Task set:
**a.** In the sermon on Matthew 22, rewrite the paragraph beginning "The great debate today is Jesus versus" as a short bulleted list that keeps its main facts.
**b.** Resume the sermon on Matthew 22, writing on from the last sentence it shows.

Reading text:
“The Great Debate” — Matthew 22: 15-22

October 19, 2014 Text: Matthew 22:15-22

Dear Friends in Christ,

Let me paint a picture for you this morning and you see where you fit. It’s a family dinner. You are with extended family. There is one person in the group who starts talking politics or social issues or whatever. This does not surprise you because this has been happening for years. How do you react? Do you engage in the debate? Do you change the subject to the weather or something safe? Do you run as fast as you can to the kitchen to help with the gravy? Who are you and where do you fit?
Knowing almost all of you here this morning, I would say we have all three. For those of you who change the subject or skedaddle to some other part of the house I am with you most of the time. Experience has taught me that. At times I like to engage the debate. But think about it this way – do you ever leave that family dinner thinking you really ever changed someone’s mind? Many times it just causes tension and the joy of another family gathering goes right down the toilet.
Jesus got dragged into many debates. The text says, “You do not care about anyone’s opinion, for you are not swayed by appearances.” That should be part of the constitution of all of us. But the problem is He is God and we are not. Oh, how we would love the magic words to put someone in their place. He’s Jesus – Son of God and Savior. You – sinful human being. We are on two different playing fields. What can be done? Come along as we step into . . .
“THE GREAT DEBATE”
Do you remember a great debate when an opponent was silenced? They rarely happen. Here is one that worked. While receiving some tough questions from the press during the Desert Storm conflict, General Norman Schwarzkopf found himself debating with a reporter as to why we didn’t look to the French for more support. Growing tired his quick wit offered, “Going to war without the French is like going deer hunting without your accordion.” Insulted, but not converted, the reporter didn’t ask the general any more questions.
The great debate today is Jesus versus the Pharisees/Herodians. These two groups of people were not usually on the same side. They ask the debate question: “Tell us, then, what you think. Is it lawful to pay taxes to Caesar, or not?” (v. 17) Remember the Herodians are puppets of the Romans and believed taxes should be paid to Caesar or that person was a traitor. The Jews believed paying taxes to Caesar was against God’s will and they shouldn’t have to do it.
So we see the trap. If he speaks against the Pharisees, he’ll show He is a traitor to his own people – the Jews. If he agrees with the Pharisees, the Herodians will have cause for his arrest. Then they could lawfully kill him. In this way the Herodians could carry out the dirty work of the Pharisees. They have to be thinking: “We’ve got him.”
In a simple way, we see ourselves. Can’t we manipulate others to get what we want? Spouses do it. Kids and parents do it. Workers and employers do it. Neighbors do it. Oh, we like to play the game. Herodian or Pharisee? Take your pick, we have been there.
In this great debate, Jesus has an answer. He does not avoid the question or withhold the truth. You and I might be looking for a quick exit. Not the Savior. He proclaims both Law and Gospel. “Render to Caesar the things that are Caesar’s, and to God the things that are God’s.” (v. 21) Since Caesar is on the coin they are obeying the Fourth Commandment, by honoring the ruling authorities by paying taxes. That is being faithful to God, because He put the government in place. Doing our duty as citizens we are giving thanks to our loving and generous God for his gift of civil governance and peace.

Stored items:
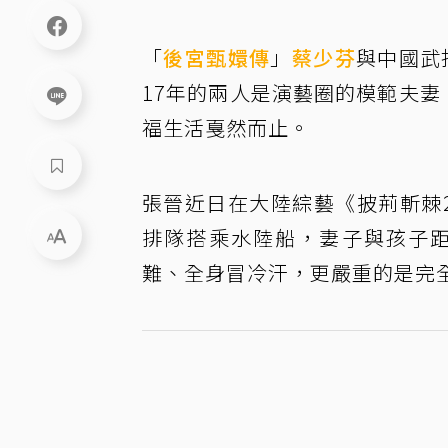
「
後宮甄嬛傳
」
蔡少芬
與中國武
17年的兩人是演藝圈的模範夫妻
福生活戛然而止。
張晉近日在大陸綜藝《披荊斬棘
排隊搭乘水陸船，妻子與孩子距
難、全身冒冷汗，更嚴重的是完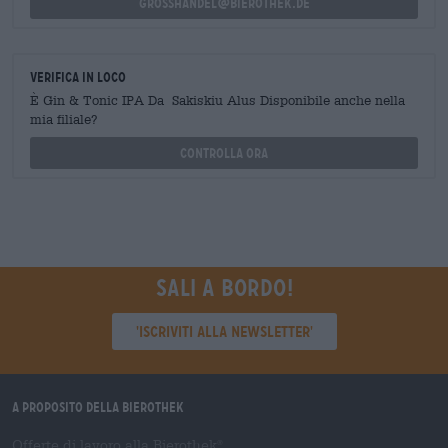
grosshandel@bierothek.de
Verifica in loco
È Gin & Tonic IPA Da Sakiskiu Alus Disponibile anche nella
mia filiale?
Controlla ora
Sali a bordo!
'Iscriviti alla newsletter'
A proposito della Bierothek
Offerte di lavoro alla Bierothek
®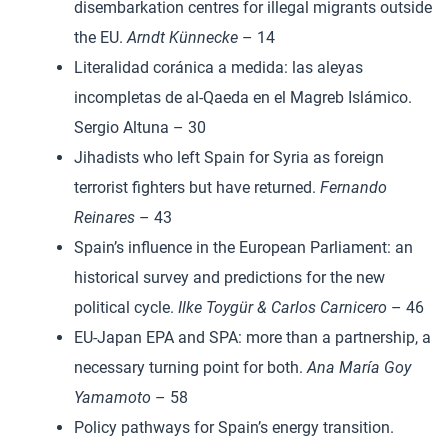
disembarkation centres for illegal migrants outside
the EU.
Arndt Künnecke
– 14
Literalidad coránica a medida: las aleyas
incompletas de al-Qaeda en el Magreb Islámico.
Sergio Altuna – 30
Jihadists who left Spain for Syria as foreign
terrorist fighters but have returned.
Fernando
Reinares
– 43
Spain’s influence in the European Parliament: an
historical survey and predictions for the new
political cycle.
Ilke Toygür & Carlos Carnicero
– 46
EU-Japan EPA and SPA: more than a partnership, a
necessary turning point for both.
Ana María Goy
Yamamoto
– 58
Policy pathways for Spain’s energy transition.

Per-task answers:
**a.**
- Jesus debates the Pharisees and Herodians, two groups that were not usually on the same side.
- They ask him whether it is lawful to pay taxes to Caesar (v. 17).
- The Herodians, puppets of the Romans, believed taxes should be paid to Caesar and that anyone who refused was a traitor.
- The Jews believed paying taxes to Caesar was against God's will and that they shouldn't have to do it.

**b.**
But that is not the end. We are to understand the “give to God what is God’s.” It is to see the Holy Spirit at work in the Gospel. It is to believe that same gospel and to recognize that faith in Christ is the highest worship of Christ, the ultimate “rendering to God.” We receive the bounty of his grace in the Lord’s Supper, Holy Baptism, Holy Absolution. It is to cling to Jesus as the one who paid the tax debt by his suffering and death on the cross for you. The tax bill is paid in full. The bill collector of the grave was unable to hold Jesus. The effects of the debt – death and hell – had no power over him. He rose from the dead to prove that the debt is truly and completely paid.
Jesus won the great debate as only he could do. What does that mean for you and I? Don’t go off running from the great debates of our society. Recently, the Supreme Court took a pass on marriage. This is our great debate because society is on the precipice of falling. Have we learned nothing, sociologically from the breakdown of the family these last 40-50 years? If we add another layer away from God’s design what can we expect?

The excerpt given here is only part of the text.